After US president John F. Kennedy was assassinated on November 22, 1963, Black liberation leader Malcolm X observed, “l don’t think anybody here would deny that when you send chickens out in the morning from your barnyard, those chickens will return that evening to your barnyard, not your neighbor’s barnyard. I think this is a prime example of the devil’s chickens coming back home to roost. That the chickens that he sent out, the violence that he’s perpetrated in other countries, here and abroad, four children in Birmingham, or Medgar Evers, or the mangrove in Africa.
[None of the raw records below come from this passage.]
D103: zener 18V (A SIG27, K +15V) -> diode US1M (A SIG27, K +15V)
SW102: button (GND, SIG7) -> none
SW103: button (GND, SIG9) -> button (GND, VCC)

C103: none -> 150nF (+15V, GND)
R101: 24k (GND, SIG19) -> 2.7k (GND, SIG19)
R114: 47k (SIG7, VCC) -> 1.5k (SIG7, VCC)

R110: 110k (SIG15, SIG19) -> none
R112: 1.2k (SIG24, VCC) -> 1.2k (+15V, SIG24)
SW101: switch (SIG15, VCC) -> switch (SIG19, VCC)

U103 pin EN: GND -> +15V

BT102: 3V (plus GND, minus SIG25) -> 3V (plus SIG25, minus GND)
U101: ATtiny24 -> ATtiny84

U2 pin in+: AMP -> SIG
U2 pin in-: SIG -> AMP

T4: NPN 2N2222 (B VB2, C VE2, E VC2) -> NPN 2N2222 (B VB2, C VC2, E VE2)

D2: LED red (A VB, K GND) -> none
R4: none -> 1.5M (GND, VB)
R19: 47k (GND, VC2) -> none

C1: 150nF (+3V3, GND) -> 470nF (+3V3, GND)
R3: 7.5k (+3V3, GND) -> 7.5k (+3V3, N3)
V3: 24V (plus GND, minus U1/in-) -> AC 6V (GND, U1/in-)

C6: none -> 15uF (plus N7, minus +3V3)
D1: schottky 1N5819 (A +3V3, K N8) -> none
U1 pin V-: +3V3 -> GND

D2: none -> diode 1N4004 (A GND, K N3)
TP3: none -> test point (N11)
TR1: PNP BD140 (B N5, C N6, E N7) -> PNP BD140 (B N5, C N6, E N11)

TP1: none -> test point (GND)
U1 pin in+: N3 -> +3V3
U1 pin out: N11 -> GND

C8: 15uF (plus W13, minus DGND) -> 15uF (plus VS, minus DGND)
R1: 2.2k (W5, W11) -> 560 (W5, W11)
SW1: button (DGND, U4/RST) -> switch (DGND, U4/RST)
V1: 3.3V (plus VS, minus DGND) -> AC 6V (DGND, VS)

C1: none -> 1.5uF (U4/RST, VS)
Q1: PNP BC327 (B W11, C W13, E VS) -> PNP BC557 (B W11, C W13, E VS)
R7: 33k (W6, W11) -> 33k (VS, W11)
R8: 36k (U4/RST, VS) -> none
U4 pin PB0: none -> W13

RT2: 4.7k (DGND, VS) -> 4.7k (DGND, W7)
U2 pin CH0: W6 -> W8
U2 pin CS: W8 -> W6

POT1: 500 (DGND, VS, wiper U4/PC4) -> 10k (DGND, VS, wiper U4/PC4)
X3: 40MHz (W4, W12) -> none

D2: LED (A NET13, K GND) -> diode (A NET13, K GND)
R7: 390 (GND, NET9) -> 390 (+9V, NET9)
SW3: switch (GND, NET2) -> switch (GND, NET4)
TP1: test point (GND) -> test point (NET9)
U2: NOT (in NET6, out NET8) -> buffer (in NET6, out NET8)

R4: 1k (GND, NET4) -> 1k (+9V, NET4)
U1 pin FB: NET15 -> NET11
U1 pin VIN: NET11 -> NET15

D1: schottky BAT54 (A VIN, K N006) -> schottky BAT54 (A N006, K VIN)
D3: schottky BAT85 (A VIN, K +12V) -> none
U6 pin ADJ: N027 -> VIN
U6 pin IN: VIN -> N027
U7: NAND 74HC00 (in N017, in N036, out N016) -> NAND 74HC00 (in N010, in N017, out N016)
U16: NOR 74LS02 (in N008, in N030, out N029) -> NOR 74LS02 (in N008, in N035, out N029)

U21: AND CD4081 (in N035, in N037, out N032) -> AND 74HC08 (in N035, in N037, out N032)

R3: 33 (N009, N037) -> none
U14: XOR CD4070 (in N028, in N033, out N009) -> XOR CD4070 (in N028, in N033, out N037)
I think this same violence has come back to claim one of their own.” Over sixty years later, violence perpetrated by the US in other counties has intensified exponentially and shows no sign of diminishing—with US warplanes doing overflights of Venezuela, an armada of warships shooting civilians in the Caribbean and prepping for a greater onslaught, more CIA operations underway inside Venezuela, the usual misadventures in tandem with Israel in Palestine and the rest of the region some call the Middle East and now with US forces kidnapping, detaining and occasionally shooting US residents in the cities where they live. There may soon not be enough room on the roosting bars if more and more of those chickens make their way back to the barnyard we call the United States.